TASK DETAILS:
Copy every line of the records again, substituting "binomial name" for "scientific name" and keeping everything else unchanged. Leave the pictures out of your answer.

[Saved data entries]
┄┄┄┄┄┄┄┄┄┄
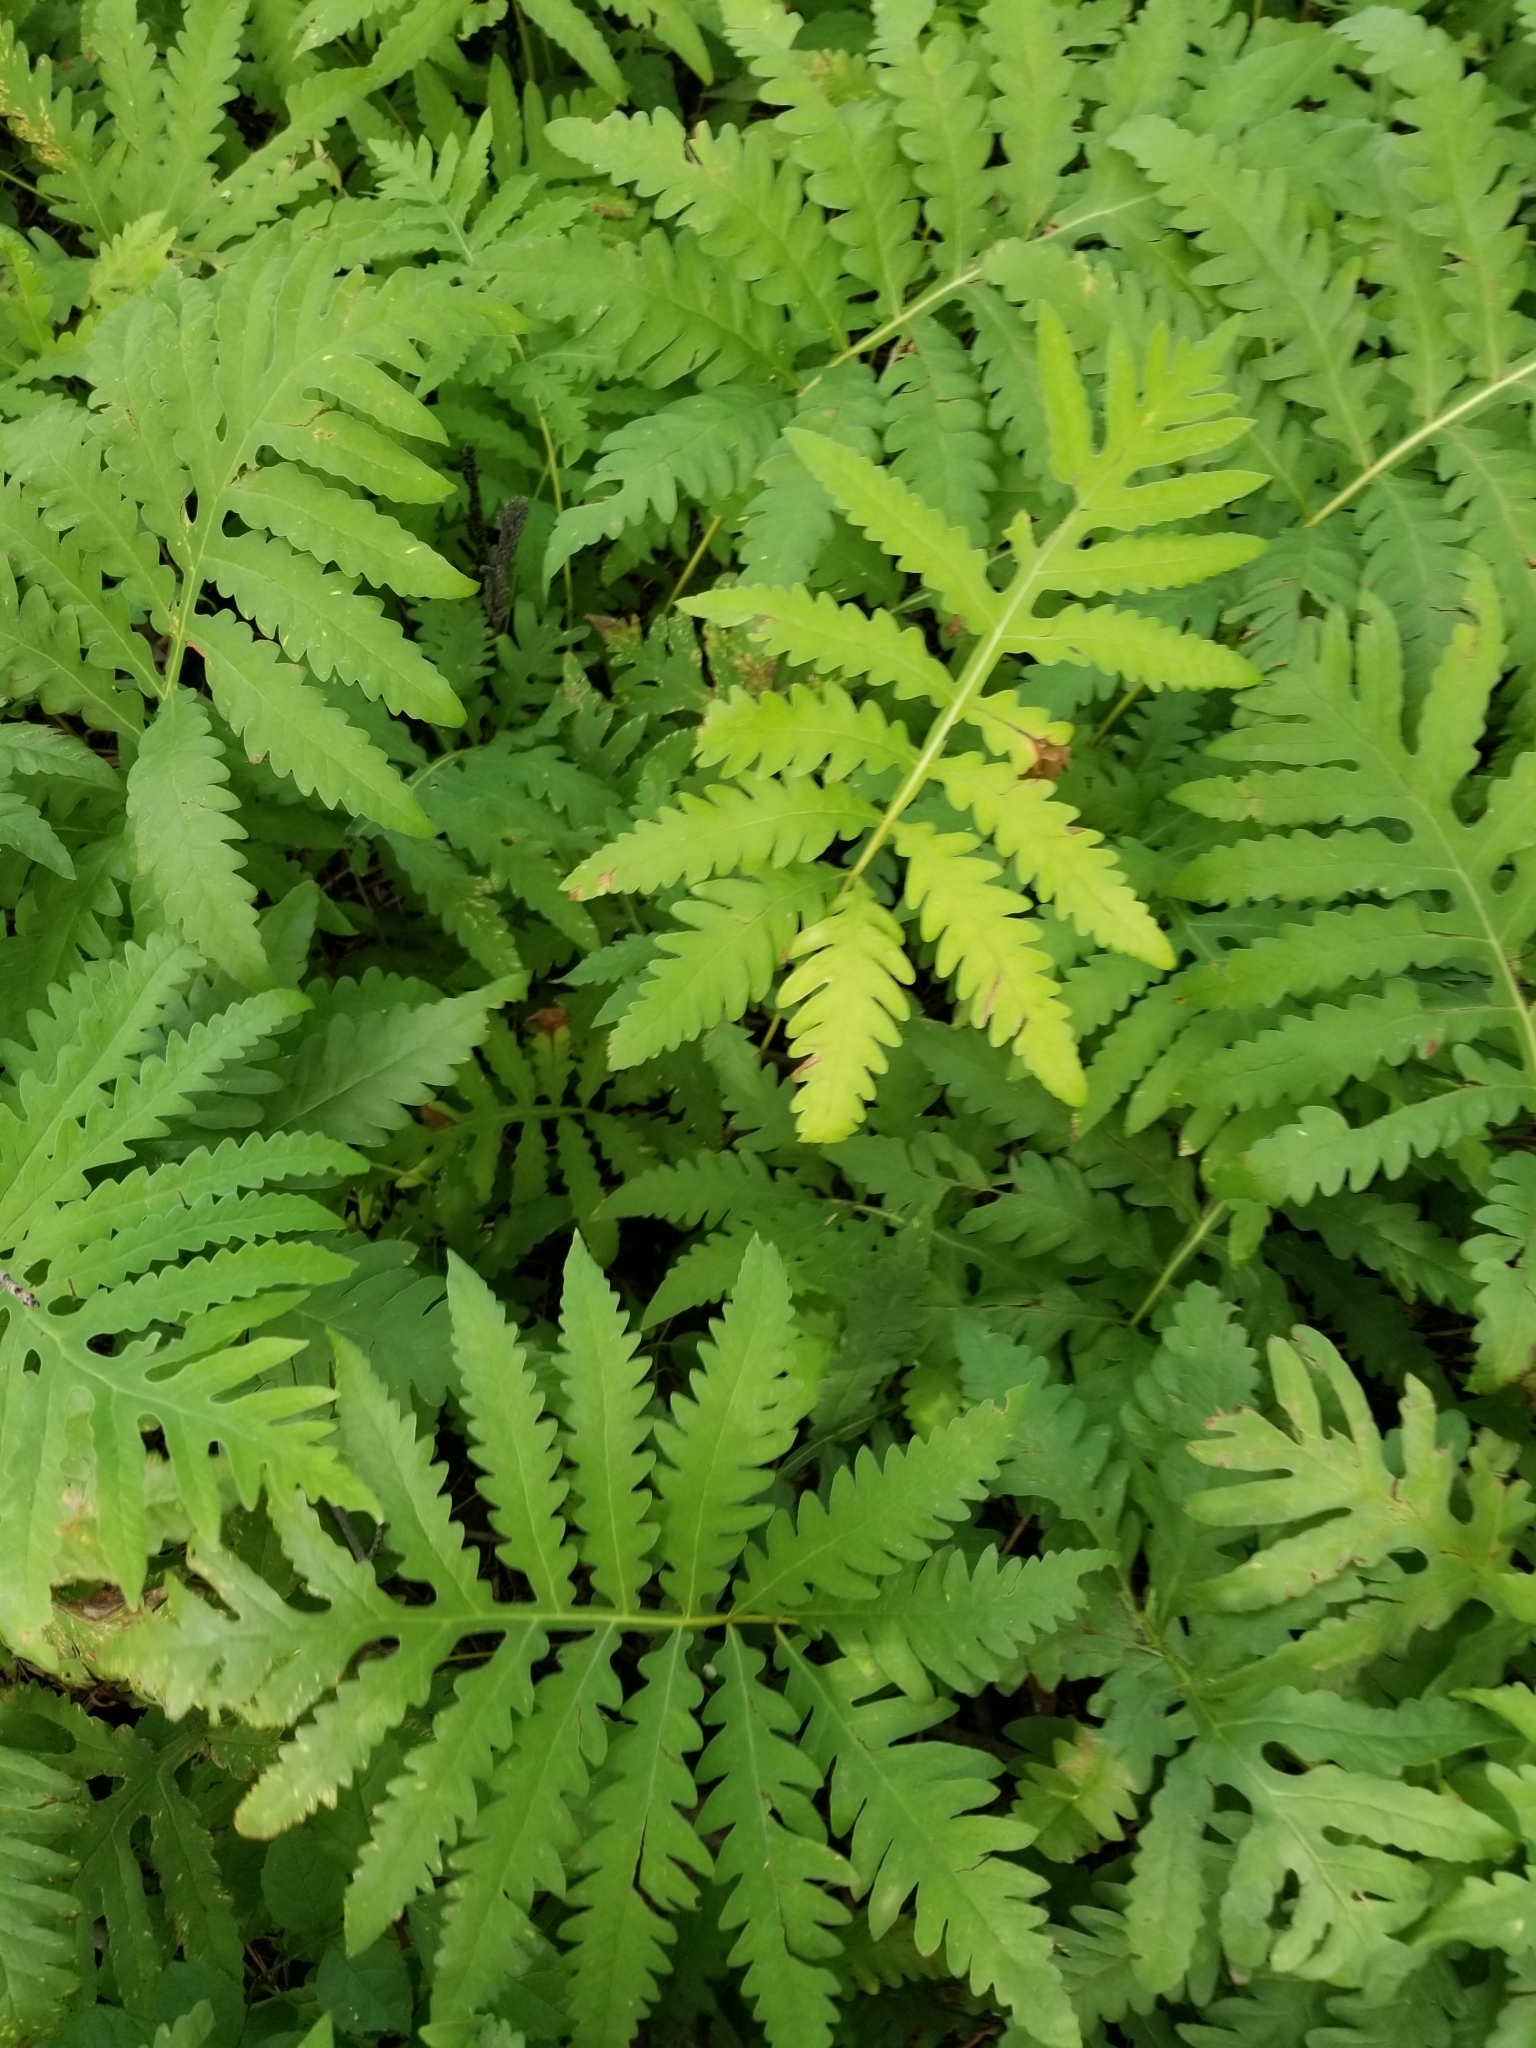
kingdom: Plantae
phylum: Tracheophyta
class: Polypodiopsida
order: Polypodiales
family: Onocleaceae
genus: Onoclea
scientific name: Onoclea sensibilis
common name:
┄┄┄┄┄┄┄┄┄┄
RESULT OF THIS EXERCISE:
kingdom: Plantae
phylum: Tracheophyta
class: Polypodiopsida
order: Polypodiales
family: Onocleaceae
genus: Onoclea
binomial name: Onoclea sensibilis
common name:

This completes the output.